*** Opening of DATA FOR THE TASK ***
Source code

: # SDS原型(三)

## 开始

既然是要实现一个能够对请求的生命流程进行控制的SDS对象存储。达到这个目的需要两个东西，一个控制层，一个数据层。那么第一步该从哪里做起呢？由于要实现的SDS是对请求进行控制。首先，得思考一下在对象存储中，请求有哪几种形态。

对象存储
*** Close of DATA FOR THE TASK ***
*** Opening of DATA FOR THE TASK ***
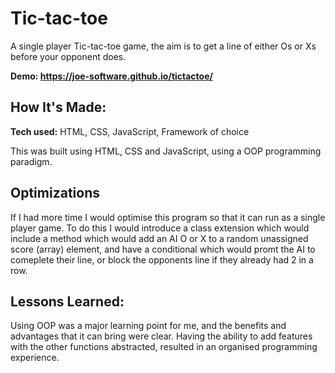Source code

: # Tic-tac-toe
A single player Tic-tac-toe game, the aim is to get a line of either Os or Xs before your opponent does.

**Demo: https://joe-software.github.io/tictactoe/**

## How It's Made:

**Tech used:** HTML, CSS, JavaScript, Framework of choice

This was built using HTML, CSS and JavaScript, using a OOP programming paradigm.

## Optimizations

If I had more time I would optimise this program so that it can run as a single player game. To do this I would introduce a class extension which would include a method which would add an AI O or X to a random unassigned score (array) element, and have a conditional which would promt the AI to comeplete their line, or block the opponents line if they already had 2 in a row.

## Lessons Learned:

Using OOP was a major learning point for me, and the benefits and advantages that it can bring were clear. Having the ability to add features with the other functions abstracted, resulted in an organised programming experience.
*** Close of DATA FOR THE TASK ***
*** Opening of DATA FOR THE TASK ***
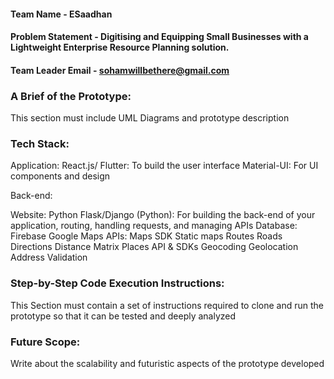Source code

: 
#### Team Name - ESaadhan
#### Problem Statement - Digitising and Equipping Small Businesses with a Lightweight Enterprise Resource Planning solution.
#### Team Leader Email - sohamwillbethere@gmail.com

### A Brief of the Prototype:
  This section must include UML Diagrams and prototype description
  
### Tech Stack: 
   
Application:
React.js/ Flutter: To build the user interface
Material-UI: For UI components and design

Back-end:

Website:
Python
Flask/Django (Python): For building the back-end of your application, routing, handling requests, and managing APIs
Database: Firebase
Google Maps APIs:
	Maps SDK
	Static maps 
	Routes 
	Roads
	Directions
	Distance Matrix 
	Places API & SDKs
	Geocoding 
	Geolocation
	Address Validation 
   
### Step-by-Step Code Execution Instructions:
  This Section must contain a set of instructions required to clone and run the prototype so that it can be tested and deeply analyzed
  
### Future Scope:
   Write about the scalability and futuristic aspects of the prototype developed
*** Close of DATA FOR THE TASK ***
Show each line of the records above containing "JavaScript".

» RESULT FOR THIS EXERCISE
**Tech used:** HTML, CSS, JavaScript, Framework of choice
This was built using HTML, CSS and JavaScript, using a OOP programming paradigm.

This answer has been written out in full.